Work item
Leave the pictures out and give every entry again exactly.

Pictures paired with source code
════════

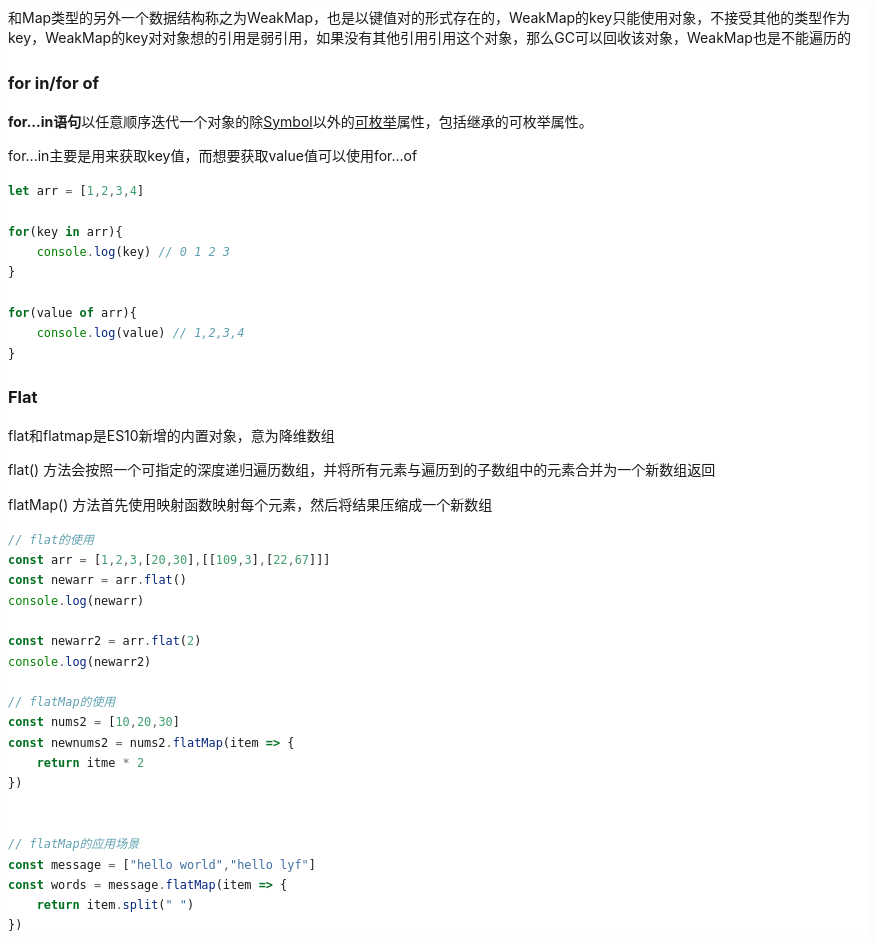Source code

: 

和Map类型的另外一个数据结构称之为WeakMap，也是以键值对的形式存在的，WeakMap的key只能使用对象，不接受其他的类型作为key，WeakMap的key对对象想的引用是弱引用，如果没有其他引用引用这个对象，那么GC可以回收该对象，WeakMap也是不能遍历的



### for in/for of

**for...in语句**以任意顺序迭代一个对象的除[Symbol](https://developer.mozilla.org/zh-CN/docs/Web/JavaScript/Reference/Global_Objects/Symbol)以外的[可枚举](https://developer.mozilla.org/zh-CN/docs/Web/JavaScript/Enumerability_and_ownership_of_properties)属性，包括继承的可枚举属性。



for...in主要是用来获取key值，而想要获取value值可以使用for...of

```js
let arr = [1,2,3,4]

for(key in arr){
	console.log(key) // 0 1 2 3
}

for(value of arr){
	console.log(value) // 1,2,3,4
}
```





### Flat

flat和flatmap是ES10新增的内置对象，意为降维数组

flat() 方法会按照一个可指定的深度递归遍历数组，并将所有元素与遍历到的子数组中的元素合并为一个新数组返回

flatMap() 方法首先使用映射函数映射每个元素，然后将结果压缩成一个新数组

```js
// flat的使用
const arr = [1,2,3,[20,30],[[109,3],[22,67]]]
const newarr = arr.flat()
console.log(newarr)

const newarr2 = arr.flat(2)
console.log(newarr2)

// flatMap的使用
const nums2 = [10,20,30]
const newnums2 = nums2.flatMap(item => {
    return itme * 2
})


// flatMap的应用场景
const message = ["hello world","hello lyf"]
const words = message.flatMap(item => {
    return item.split(" ")
})
```

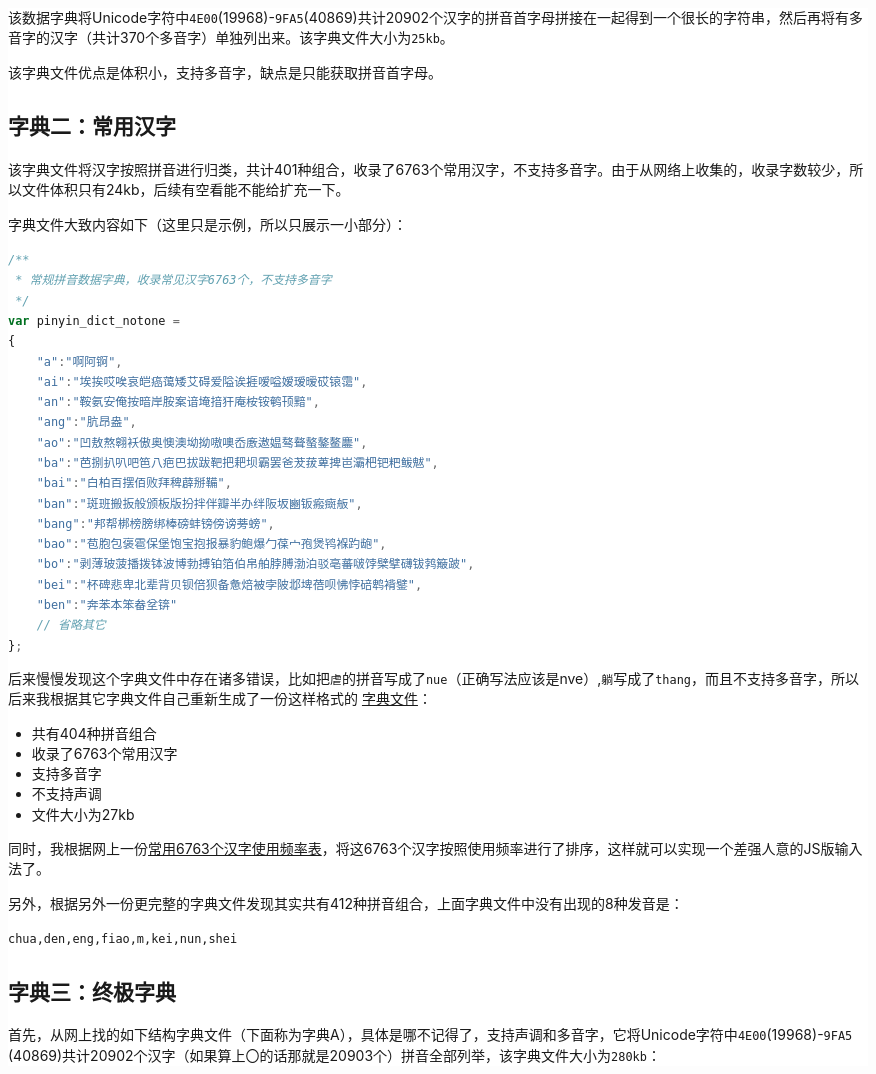 该数据字典将Unicode字符中`4E00`(19968)-`9FA5`(40869)共计20902个汉字的拼音首字母拼接在一起得到一个很长的字符串，然后再将有多音字的汉字（共计370个多音字）单独列出来。该字典文件大小为`25kb`。

该字典文件优点是体积小，支持多音字，缺点是只能获取拼音首字母。

## 字典二：常用汉字

该字典文件将汉字按照拼音进行归类，共计401种组合，收录了6763个常用汉字，不支持多音字。由于从网络上收集的，收录字数较少，所以文件体积只有24kb，后续有空看能不能给扩充一下。

字典文件大致内容如下（这里只是示例，所以只展示一小部分）：

```javascript
/**
 * 常规拼音数据字典，收录常见汉字6763个，不支持多音字
 */
var pinyin_dict_notone = 
{
	"a":"啊阿锕",
	"ai":"埃挨哎唉哀皑癌蔼矮艾碍爱隘诶捱嗳嗌嫒瑷暧砹锿霭",
	"an":"鞍氨安俺按暗岸胺案谙埯揞犴庵桉铵鹌顸黯",
	"ang":"肮昂盎",
	"ao":"凹敖熬翱袄傲奥懊澳坳拗嗷噢岙廒遨媪骜聱螯鏊鳌鏖",
	"ba":"芭捌扒叭吧笆八疤巴拔跋靶把耙坝霸罢爸茇菝萆捭岜灞杷钯粑鲅魃",
	"bai":"白柏百摆佰败拜稗薜掰鞴",
	"ban":"斑班搬扳般颁板版扮拌伴瓣半办绊阪坂豳钣瘢癍舨",
	"bang":"邦帮梆榜膀绑棒磅蚌镑傍谤蒡螃",
	"bao":"苞胞包褒雹保堡饱宝抱报暴豹鲍爆勹葆宀孢煲鸨褓趵龅",
	"bo":"剥薄玻菠播拨钵波博勃搏铂箔伯帛舶脖膊渤泊驳亳蕃啵饽檗擘礴钹鹁簸跛",
	"bei":"杯碑悲卑北辈背贝钡倍狈备惫焙被孛陂邶埤蓓呗怫悖碚鹎褙鐾",
	"ben":"奔苯本笨畚坌锛"
	// 省略其它
};
```

后来慢慢发现这个字典文件中存在诸多错误，比如把`虐`的拼音写成了`nue`（正确写法应该是nve）,`躺`写成了`thang`，而且不支持多音字，所以后来我根据其它字典文件自己重新生成了一份这样格式的 [字典文件](https://github.com/sxei/pinyinjs/blob/master/pinyin_dict_notone.js)：

* 共有404种拼音组合
* 收录了6763个常用汉字
* 支持多音字
* 不支持声调
* 文件大小为27kb

同时，我根据网上一份[常用6763个汉字使用频率表](http://blog.sina.com.cn/s/blog_5e2ffb490100dnfg.html)，将这6763个汉字按照使用频率进行了排序，这样就可以实现一个差强人意的JS版输入法了。

另外，根据另外一份更完整的字典文件发现其实共有412种拼音组合，上面字典文件中没有出现的8种发音是：

	chua,den,eng,fiao,m,kei,nun,shei

## 字典三：终极字典

首先，从网上找的如下结构字典文件（下面称为字典A），具体是哪不记得了，支持声调和多音字，它将Unicode字符中`4E00`(19968)-`9FA5`(40869)共计20902个汉字（如果算上〇的话那就是20903个）拼音全部列举，该字典文件大小为`280kb`：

════════

Answer to the problem
Source code

: 

和Map类型的另外一个数据结构称之为WeakMap，也是以键值对的形式存在的，WeakMap的key只能使用对象，不接受其他的类型作为key，WeakMap的key对对象想的引用是弱引用，如果没有其他引用引用这个对象，那么GC可以回收该对象，WeakMap也是不能遍历的



### for in/for of

**for...in语句**以任意顺序迭代一个对象的除[Symbol](https://developer.mozilla.org/zh-CN/docs/Web/JavaScript/Reference/Global_Objects/Symbol)以外的[可枚举](https://developer.mozilla.org/zh-CN/docs/Web/JavaScript/Enumerability_and_ownership_of_properties)属性，包括继承的可枚举属性。



for...in主要是用来获取key值，而想要获取value值可以使用for...of

```js
let arr = [1,2,3,4]

for(key in arr){
	console.log(key) // 0 1 2 3
}

for(value of arr){
	console.log(value) // 1,2,3,4
}
```





### Flat

flat和flatmap是ES10新增的内置对象，意为降维数组

flat() 方法会按照一个可指定的深度递归遍历数组，并将所有元素与遍历到的子数组中的元素合并为一个新数组返回

flatMap() 方法首先使用映射函数映射每个元素，然后将结果压缩成一个新数组

```js
// flat的使用
const arr = [1,2,3,[20,30],[[109,3],[22,67]]]
const newarr = arr.flat()
console.log(newarr)

const newarr2 = arr.flat(2)
console.log(newarr2)

// flatMap的使用
const nums2 = [10,20,30]
const newnums2 = nums2.flatMap(item => {
    return itme * 2
})


// flatMap的应用场景
const message = ["hello world","hello lyf"]
const words = message.flatMap(item => {
    return item.split(" ")
})
```

 该数据字典将Unicode字符中`4E00`(19968)-`9FA5`(40869)共计20902个汉字的拼音首字母拼接在一起得到一个很长的字符串，然后再将有多音字的汉字（共计370个多音字）单独列出来。该字典文件大小为`25kb`。

该字典文件优点是体积小，支持多音字，缺点是只能获取拼音首字母。

## 字典二：常用汉字

该字典文件将汉字按照拼音进行归类，共计401种组合，收录了6763个常用汉字，不支持多音字。由于从网络上收集的，收录字数较少，所以文件体积只有24kb，后续有空看能不能给扩充一下。

字典文件大致内容如下（这里只是示例，所以只展示一小部分）：

```javascript
/**
 * 常规拼音数据字典，收录常见汉字6763个，不支持多音字
 */
var pinyin_dict_notone = 
{
	"a":"啊阿锕",
	"ai":"埃挨哎唉哀皑癌蔼矮艾碍爱隘诶捱嗳嗌嫒瑷暧砹锿霭",
	"an":"鞍氨安俺按暗岸胺案谙埯揞犴庵桉铵鹌顸黯",
	"ang":"肮昂盎",
	"ao":"凹敖熬翱袄傲奥懊澳坳拗嗷噢岙廒遨媪骜聱螯鏊鳌鏖",
	"ba":"芭捌扒叭吧笆八疤巴拔跋靶把耙坝霸罢爸茇菝萆捭岜灞杷钯粑鲅魃",
	"bai":"白柏百摆佰败拜稗薜掰鞴",
	"ban":"斑班搬扳般颁板版扮拌伴瓣半办绊阪坂豳钣瘢癍舨",
	"bang":"邦帮梆榜膀绑棒磅蚌镑傍谤蒡螃",
	"bao":"苞胞包褒雹保堡饱宝抱报暴豹鲍爆勹葆宀孢煲鸨褓趵龅",
	"bo":"剥薄玻菠播拨钵波博勃搏铂箔伯帛舶脖膊渤泊驳亳蕃啵饽檗擘礴钹鹁簸跛",
	"bei":"杯碑悲卑北辈背贝钡倍狈备惫焙被孛陂邶埤蓓呗怫悖碚鹎褙鐾",
	"ben":"奔苯本笨畚坌锛"
	// 省略其它
};
```

后来慢慢发现这个字典文件中存在诸多错误，比如把`虐`的拼音写成了`nue`（正确写法应该是nve）,`躺`写成了`thang`，而且不支持多音字，所以后来我根据其它字典文件自己重新生成了一份这样格式的 [字典文件](https://github.com/sxei/pinyinjs/blob/master/pinyin_dict_notone.js)：

* 共有404种拼音组合
* 收录了6763个常用汉字
* 支持多音字
* 不支持声调
* 文件大小为27kb

同时，我根据网上一份[常用6763个汉字使用频率表](http://blog.sina.com.cn/s/blog_5e2ffb490100dnfg.html)，将这6763个汉字按照使用频率进行了排序，这样就可以实现一个差强人意的JS版输入法了。

另外，根据另外一份更完整的字典文件发现其实共有412种拼音组合，上面字典文件中没有出现的8种发音是：

	chua,den,eng,fiao,m,kei,nun,shei

## 字典三：终极字典

首先，从网上找的如下结构字典文件（下面称为字典A），具体是哪不记得了，支持声调和多音字，它将Unicode字符中`4E00`(19968)-`9FA5`(40869)共计20902个汉字（如果算上〇的话那就是20903个）拼音全部列举，该字典文件大小为`280kb`：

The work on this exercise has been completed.